New Data Breach: Oh, the Irony!
TORONTO – Valuable Incriminating Information Corp. Chief Executive Officer Nicholas St. Croix said he’s “shocked, mystified, befuddled and flabbergasted” by the recent hacking of his company’s flagship website, Ponzi Madoff. The cyber-attack netted the intruders millions of credit card numbers, email addresses and other sensitive customer data.
Known for a controversial business model that encourages people to engage in various forms of unethical behavior, the Ponzi Madoff main page sports the marketing phrase “Fuck other people. Do what you want.”
Last week, a hacktivist group calling itself “Irony Force” posted a massive dump of user data from the site’s subscriber database. The information included real names, credit card numbers, email addresses, contents of messages users sent through the site, photographs and other user-posted, personally identifiable information.
“This site and everybody who uses it is disgusting, vile, dishonest and contemptible,” Irony Force noted in a statement accompanying the data dump. “Using the internet to engage in behavior that is dishonest, fraudulent and unethical is almost as bad as using the internet to publish sensitive personal information, commit acts of extortion or intimidate people into doing what you want.
“Accordingly, if VII Corp. doesn’t completely remove from the internet all traces of Ponzi Madoff and their other site, Enron Tyco, Irony Force will release even more user data, including the residential addresses of anyone who looks particularly frail and ill-equipped to defend himself or herself,” the statement continued. “The remaining VII site, CougarGrep, which specializes in hooking up sexually aggressive older women with socially inept younger male computer geeks, can stay.”
St. Croix said whatever users might think about his company or its websites, Irony Force’s actions are “criminal, reprehensible, and most important, not directly profitable in any way I can discern.”
“I know a lot of people don’t approve of giving aspiring confidence men and curious potential co-conspirators a forum to exchange ideas, express their harmless grifting fantasies and store sensitive, incriminating information pertaining to prior financial misdeeds,” St. Croix said. “But I don’t get the angle here. How is Irony Force going to make money off this? I mean, I totally get doing things that are brutally unethical or facilitating such when there’s a buck in doing so, but unless there’s something I’m missing, these hackers’ unauthorized access of our network wasn’t just criminal and reckless, but pointlessly unprofitable, as well.”
According to Irony Force, one of the main reasons for the hack was Ponzi Madoff’s “manifest and ongoing dishonesty” toward their customers concerning a feature of the site called “Deny ‘Til You Die.”
“Ponzi Madoff made it sound like if you gave them $20 bucks, they’d erase any trace of your past use of the site,” according to the Irony Force statement. “But we have it on good authority from a good friend of ours that old posts hypothesizing about the potential efficacy of bringing the old ‘False Good Samaritan’ routine into a revenge-porn context are still visible if you’re logged in as any user with whom our friend exchanged direct messages and/or ‘Con Nods.’”
The Ponzi Madoff hack was reported first by the security firm KrapsonSecurity in a blog post late last week.
“If you think about it, the kind of information that was being exchanged by Ponzi Madoff is pretty obviously a desirable target for hackers and cybercriminals,” said Brent Krapson, the firm’s founder. “Actually, even if you don’t think about it, that data is still pretty obviously a desirable target.
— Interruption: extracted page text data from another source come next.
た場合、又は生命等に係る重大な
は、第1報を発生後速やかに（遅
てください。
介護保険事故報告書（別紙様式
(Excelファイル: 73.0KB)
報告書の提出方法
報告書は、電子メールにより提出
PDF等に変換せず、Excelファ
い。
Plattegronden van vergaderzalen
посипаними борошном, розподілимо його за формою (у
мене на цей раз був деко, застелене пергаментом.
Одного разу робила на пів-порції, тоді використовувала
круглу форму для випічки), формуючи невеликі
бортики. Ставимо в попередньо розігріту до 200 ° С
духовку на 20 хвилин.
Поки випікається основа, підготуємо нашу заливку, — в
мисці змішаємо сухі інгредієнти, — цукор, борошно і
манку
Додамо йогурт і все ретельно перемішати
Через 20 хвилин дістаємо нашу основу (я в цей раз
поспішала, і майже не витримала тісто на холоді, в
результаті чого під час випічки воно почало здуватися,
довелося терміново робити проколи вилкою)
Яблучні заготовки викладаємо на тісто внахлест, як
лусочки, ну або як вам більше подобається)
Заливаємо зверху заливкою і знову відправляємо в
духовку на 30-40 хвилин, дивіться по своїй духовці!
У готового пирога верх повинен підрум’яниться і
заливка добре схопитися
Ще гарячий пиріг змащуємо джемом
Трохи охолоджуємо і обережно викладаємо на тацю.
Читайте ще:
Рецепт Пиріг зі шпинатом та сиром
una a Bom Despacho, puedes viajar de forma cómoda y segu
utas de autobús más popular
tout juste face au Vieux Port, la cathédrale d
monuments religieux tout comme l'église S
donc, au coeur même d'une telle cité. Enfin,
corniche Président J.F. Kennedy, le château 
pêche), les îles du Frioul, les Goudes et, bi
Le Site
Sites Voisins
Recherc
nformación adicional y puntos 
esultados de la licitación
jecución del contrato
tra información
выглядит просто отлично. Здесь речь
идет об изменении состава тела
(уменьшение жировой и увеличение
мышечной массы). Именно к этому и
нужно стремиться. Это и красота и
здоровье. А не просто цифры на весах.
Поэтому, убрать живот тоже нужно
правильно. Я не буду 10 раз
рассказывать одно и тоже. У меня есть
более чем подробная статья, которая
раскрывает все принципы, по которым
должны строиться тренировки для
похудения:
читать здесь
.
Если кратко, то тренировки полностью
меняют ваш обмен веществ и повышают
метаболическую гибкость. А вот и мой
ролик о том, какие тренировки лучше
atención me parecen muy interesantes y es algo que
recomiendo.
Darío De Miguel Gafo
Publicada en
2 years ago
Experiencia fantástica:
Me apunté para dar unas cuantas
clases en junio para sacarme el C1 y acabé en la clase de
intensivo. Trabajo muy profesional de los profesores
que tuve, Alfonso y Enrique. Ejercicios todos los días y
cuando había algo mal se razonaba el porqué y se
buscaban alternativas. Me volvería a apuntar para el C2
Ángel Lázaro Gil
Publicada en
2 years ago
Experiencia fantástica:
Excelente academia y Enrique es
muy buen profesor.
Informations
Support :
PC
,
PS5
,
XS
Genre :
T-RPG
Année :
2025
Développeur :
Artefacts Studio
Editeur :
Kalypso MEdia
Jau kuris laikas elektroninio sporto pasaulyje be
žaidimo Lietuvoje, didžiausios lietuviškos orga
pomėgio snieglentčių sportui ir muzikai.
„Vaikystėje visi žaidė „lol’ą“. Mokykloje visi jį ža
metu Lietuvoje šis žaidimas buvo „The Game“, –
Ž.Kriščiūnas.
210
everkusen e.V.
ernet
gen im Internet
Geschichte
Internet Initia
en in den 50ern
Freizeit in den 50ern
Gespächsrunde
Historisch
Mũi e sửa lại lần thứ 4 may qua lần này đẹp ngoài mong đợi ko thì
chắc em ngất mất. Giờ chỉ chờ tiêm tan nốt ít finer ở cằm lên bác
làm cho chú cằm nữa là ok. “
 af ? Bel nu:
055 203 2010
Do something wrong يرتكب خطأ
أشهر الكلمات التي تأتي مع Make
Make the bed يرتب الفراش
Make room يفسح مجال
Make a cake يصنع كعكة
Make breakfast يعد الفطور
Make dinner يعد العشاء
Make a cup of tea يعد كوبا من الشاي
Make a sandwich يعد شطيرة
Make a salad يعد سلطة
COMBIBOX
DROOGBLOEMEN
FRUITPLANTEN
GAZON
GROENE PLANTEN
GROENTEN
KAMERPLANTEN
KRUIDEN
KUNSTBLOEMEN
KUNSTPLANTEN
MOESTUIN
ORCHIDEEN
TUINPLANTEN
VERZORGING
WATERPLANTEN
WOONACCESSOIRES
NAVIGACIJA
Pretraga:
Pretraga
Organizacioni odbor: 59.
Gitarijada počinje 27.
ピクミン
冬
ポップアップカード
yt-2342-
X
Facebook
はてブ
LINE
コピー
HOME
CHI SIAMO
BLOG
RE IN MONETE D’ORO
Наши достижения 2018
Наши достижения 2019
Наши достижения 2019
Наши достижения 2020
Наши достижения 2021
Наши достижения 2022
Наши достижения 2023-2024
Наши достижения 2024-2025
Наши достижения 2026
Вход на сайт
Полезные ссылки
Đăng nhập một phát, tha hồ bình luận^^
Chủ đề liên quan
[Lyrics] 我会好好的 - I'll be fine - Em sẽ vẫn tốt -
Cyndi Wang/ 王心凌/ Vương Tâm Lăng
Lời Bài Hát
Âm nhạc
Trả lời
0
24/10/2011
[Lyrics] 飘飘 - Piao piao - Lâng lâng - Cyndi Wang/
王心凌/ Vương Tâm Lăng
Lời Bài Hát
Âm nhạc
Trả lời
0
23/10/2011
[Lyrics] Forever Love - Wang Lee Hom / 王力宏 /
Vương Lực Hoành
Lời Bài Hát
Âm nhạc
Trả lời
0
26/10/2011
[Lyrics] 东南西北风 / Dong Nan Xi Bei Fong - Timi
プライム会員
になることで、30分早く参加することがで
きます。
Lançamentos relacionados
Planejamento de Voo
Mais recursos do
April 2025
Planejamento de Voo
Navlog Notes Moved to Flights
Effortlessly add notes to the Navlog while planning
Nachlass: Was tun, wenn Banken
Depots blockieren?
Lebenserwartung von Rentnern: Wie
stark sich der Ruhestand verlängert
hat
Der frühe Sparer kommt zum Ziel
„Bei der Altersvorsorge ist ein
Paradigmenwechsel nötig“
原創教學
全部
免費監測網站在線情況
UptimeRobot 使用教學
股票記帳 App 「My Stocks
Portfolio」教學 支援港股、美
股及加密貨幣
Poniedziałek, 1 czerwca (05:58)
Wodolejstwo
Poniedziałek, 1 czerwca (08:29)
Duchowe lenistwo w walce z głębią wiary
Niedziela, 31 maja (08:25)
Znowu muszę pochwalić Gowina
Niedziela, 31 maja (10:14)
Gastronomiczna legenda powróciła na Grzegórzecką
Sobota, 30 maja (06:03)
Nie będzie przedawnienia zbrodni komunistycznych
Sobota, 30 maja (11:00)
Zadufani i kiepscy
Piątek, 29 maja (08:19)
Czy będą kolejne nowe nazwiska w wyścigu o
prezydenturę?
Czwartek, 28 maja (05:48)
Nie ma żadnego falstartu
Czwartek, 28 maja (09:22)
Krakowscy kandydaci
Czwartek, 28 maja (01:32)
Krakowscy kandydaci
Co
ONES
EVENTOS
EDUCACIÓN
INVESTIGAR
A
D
Seriously, were their members all mentally deficient, or something? What the fuck were they thinking posting stuff like that on the internet, for Christ’s sake? Not only that, but these dipshits actually paid — with fucking credit cards, no less — for the distinct honor of helping to create a hacker’s treasure trove out of their own shit. Genius, right?”
Meanwhile, St. Croix said VII has “fully addressed, rectified, mitigated and fixed-up” the security vulnerability exploited by Irony Force.
“The security and privacy of our members is our highest priority,” St. Croix said. “We worked hard to make the names Ponzi Madoff and Enron Tyco brands users can trust, places where they know they can lie, cheat and dissemble in the privacy and safety of their own home, with no fear of being exposed as the fickle, self-centered cyber-charlatans they are.
“This is why we won’t rest until the members of Irony Force, whoever they might be, are brought to justice to answer for their crimes — crimes for which I can think of no reasonable, revenue-generating rationalization,” St. Croix added. “Seriously, they aren’t asking for money? What kind of self-respecting criminal extorts for the purpose of gaining something other than cash? It’s simply unconscionable.”